L’affaire Italia TV : la chute d’un réseau et la peur des abonnés

Au cœur de la tempête, l’opération qui a démantelé le service Italia TV en décembre 2024. Menée de main de maître par la Guardia di Finanza de Naples, l’enquête a mis à bas un réseau qui comptait quelque 6 000 abonnés, principalement en Italie mais aussi jusqu’en Belgique et en Suisse. Pour un abonnement dérisoire de 80 euros par an, les clients accédaient à un catalogue quasi infini : films des grands studios, séries Netflix ou Disney+, et surtout, le Graal pour des millions de tifosi, les matchs de la Serie A de football diffusés par Sky et DAZN.

Le cerveau présumé de l’opération, Cristian Fidato, un jeune homme de 23 ans, vient de voir son sort scellé. Le 16 juin dernier, le tribunal de Naples l’a condamné à une peine sévère de quatre ans et quatre mois de prison ferme, assortis d’une amende de 22 000 euros. Son principal complice, Anatoliy Perrotta, a écopé d’une peine avec sursis.

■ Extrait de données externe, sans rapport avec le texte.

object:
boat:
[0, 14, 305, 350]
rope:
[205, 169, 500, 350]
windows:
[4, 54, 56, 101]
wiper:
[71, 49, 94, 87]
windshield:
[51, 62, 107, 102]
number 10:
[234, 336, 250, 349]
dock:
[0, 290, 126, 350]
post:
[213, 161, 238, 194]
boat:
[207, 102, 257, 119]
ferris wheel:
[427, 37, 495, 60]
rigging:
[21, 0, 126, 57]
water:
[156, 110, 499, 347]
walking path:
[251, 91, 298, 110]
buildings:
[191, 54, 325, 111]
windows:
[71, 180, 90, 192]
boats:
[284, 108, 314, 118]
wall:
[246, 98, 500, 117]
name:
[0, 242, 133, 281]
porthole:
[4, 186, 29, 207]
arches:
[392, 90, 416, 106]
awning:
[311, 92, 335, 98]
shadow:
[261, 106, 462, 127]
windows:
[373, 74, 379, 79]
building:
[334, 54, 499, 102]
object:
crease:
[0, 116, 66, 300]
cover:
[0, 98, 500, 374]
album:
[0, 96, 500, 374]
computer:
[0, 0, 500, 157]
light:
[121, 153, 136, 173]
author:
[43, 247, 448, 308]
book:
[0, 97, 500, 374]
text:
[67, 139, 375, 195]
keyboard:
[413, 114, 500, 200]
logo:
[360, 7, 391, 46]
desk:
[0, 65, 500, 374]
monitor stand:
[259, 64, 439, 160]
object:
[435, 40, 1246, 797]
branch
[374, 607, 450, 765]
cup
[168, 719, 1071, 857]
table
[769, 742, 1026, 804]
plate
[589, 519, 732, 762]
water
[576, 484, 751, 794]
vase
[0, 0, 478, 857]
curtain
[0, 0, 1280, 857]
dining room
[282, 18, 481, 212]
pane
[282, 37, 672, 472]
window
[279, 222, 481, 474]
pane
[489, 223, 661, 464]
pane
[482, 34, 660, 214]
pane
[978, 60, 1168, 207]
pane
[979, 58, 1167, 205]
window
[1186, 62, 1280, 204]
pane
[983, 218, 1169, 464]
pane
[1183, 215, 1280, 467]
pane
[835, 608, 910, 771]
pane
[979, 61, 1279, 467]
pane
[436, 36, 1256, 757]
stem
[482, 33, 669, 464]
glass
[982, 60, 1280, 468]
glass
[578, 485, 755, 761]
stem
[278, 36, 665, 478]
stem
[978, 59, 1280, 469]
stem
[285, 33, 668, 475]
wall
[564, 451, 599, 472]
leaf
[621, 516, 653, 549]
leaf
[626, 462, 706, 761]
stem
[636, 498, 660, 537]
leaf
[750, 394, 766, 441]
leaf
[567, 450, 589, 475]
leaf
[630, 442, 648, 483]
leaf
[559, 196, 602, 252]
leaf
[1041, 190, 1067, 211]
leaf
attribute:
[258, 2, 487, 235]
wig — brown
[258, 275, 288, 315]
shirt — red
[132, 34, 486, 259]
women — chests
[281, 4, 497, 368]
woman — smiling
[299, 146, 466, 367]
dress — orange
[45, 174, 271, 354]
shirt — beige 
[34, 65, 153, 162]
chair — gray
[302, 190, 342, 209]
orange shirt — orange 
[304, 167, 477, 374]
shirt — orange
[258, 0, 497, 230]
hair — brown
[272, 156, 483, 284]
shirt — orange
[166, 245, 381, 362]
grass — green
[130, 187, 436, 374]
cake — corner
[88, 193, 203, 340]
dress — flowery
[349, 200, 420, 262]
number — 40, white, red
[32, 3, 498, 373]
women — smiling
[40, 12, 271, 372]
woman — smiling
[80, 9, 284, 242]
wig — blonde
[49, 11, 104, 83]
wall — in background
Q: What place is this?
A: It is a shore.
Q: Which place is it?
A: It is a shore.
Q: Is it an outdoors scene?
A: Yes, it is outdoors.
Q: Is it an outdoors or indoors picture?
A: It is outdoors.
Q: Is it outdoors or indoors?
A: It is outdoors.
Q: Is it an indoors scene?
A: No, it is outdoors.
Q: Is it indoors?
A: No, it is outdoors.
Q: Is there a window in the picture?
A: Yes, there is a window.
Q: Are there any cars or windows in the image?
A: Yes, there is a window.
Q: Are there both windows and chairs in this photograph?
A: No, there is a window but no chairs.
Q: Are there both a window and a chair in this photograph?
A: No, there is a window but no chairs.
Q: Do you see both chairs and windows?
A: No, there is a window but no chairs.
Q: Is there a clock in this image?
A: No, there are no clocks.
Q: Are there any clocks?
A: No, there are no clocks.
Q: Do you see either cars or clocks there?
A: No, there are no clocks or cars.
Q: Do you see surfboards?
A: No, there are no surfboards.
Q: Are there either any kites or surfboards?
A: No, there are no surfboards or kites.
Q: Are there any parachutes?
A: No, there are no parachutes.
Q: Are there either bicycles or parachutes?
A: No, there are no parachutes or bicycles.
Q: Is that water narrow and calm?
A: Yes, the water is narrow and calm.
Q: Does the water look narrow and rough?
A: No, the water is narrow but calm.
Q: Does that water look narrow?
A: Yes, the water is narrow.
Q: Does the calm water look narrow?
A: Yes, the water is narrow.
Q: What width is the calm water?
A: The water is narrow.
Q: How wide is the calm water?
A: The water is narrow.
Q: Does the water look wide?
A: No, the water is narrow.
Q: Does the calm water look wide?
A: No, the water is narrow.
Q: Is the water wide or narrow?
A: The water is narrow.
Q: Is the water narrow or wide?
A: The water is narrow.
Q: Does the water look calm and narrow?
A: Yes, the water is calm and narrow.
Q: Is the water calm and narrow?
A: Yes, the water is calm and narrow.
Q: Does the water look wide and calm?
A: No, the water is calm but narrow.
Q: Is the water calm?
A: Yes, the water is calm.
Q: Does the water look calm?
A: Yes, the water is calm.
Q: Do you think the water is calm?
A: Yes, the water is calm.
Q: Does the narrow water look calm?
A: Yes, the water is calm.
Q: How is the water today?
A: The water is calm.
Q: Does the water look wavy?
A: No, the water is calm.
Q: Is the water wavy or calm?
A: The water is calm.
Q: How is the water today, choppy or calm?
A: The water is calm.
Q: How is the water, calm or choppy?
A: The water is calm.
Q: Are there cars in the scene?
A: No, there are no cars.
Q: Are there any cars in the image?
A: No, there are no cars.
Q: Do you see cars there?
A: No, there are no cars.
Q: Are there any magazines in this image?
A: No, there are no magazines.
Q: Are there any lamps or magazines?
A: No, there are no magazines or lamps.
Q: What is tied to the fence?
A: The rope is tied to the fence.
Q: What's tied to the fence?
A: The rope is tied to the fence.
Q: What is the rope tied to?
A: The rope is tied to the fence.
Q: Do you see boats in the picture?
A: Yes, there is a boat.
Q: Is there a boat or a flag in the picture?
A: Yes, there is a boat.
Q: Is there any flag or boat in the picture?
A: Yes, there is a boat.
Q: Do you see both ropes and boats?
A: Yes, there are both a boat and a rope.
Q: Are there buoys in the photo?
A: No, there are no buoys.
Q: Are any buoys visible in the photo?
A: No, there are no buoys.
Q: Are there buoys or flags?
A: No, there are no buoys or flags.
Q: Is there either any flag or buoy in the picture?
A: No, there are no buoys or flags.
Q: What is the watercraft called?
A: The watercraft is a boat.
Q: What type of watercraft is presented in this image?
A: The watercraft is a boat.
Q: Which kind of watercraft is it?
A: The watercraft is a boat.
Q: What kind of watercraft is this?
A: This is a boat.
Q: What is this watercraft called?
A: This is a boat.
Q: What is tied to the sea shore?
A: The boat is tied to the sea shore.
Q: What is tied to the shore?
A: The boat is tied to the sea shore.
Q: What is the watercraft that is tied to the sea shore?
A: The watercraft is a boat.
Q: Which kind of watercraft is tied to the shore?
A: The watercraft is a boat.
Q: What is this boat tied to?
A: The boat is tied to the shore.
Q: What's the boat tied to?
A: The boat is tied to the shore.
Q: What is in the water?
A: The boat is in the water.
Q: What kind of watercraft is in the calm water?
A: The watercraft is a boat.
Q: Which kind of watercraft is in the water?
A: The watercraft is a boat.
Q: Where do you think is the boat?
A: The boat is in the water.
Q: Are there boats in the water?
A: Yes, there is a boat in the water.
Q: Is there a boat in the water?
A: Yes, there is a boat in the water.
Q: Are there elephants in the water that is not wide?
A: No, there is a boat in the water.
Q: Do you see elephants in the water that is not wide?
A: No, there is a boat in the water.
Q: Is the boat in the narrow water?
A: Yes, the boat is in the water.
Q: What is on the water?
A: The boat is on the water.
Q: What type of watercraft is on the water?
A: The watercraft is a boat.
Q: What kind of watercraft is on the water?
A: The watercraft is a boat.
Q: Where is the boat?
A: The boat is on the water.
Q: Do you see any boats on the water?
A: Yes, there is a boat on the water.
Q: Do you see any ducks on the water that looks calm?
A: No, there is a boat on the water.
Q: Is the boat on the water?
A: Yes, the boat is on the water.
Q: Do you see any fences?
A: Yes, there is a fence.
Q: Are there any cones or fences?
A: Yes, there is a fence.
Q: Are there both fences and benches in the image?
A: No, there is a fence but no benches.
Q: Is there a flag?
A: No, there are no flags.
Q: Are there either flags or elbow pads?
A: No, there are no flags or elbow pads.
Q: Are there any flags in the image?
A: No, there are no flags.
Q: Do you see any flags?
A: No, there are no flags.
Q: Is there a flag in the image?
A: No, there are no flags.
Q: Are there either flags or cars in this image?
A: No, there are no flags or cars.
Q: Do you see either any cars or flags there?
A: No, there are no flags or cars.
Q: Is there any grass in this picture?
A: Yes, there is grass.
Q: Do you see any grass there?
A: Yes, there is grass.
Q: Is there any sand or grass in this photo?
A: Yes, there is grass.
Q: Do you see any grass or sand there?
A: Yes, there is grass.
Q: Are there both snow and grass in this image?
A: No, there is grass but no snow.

Mais au-delà de la condamnation des organisateurs, c’est la suite qui marque une rupture. Le procureur adjoint de Naples, Silvio Pavia, a confirmé que l’enquête a permis d’identifier la totalité des 6 000 abonnés du service. Selon le quotidien La Stampa, les premières amendes ont déjà été expédiées.

Des amendes salées pour changer les mentalités

Cette action n’est pas un coup d’épée dans l’eau. Le mois dernier, dans une autre affaire, 2 282 amendes avaient déjà été envoyées à des utilisateurs d’un service similaire. La loi italienne est claire à ce sujet. Le montant peut aller d’une sanction administrative de 51,33 euros pour une première infraction jusqu’à 5 000 euros en cas de récidive.

L’objectif est d’instaurer un climat de peur et briser le sentiment d’invulnérabilité des consommateurs. Comme le rappel nos confrères de Presse-Citron, Luigi de Siervo, le PDG de la Serie A, avait prévenu : « Des amendes de 150 à 5 000 euros arriveront bientôt […] C’est une étape que l’on aimerait éviter, mais qui est devenue nécessaire ».

Un pari risqué pour l’industrie ?

La stratégie, cependant, soulève des questions. Voir un utilisateur risquer une amende de 5 000 euros alors que l’organisateur d’un réseau générant près de 850 000 euros de revenus n’est condamné qu’à 22 000 euros d’amende a de quoi interroger sur la proportionnalité des peines. Personne n’aime recevoir une amende, mais cette nouvelle approche répressive est un jeu dangereux.

En traitant leurs anciens et potentiels futurs clients comme des délinquants, les ayants droit et les ligues sportives prennent le risque de détruire le peu de bonne volonté qu’il pouvait rester. Le but est de transformer les pirates en abonnés payants, pas de les transformer en ennemis jurés.

L’Italie sert aujourd’hui de laboratoire à une nouvelle doctrine anti-piratage, plus agressive et directe. Le message envoyé à travers l’Europe est puissant et indique que l’anonymat derrière son écran n’est plus une garantie. Reste à savoir si la peur du gendarme sera plus forte que l’attrait de l’illégalité. Le combat pour le futur du streaming se joue peut-être maintenant, dans les tribunaux de Naples.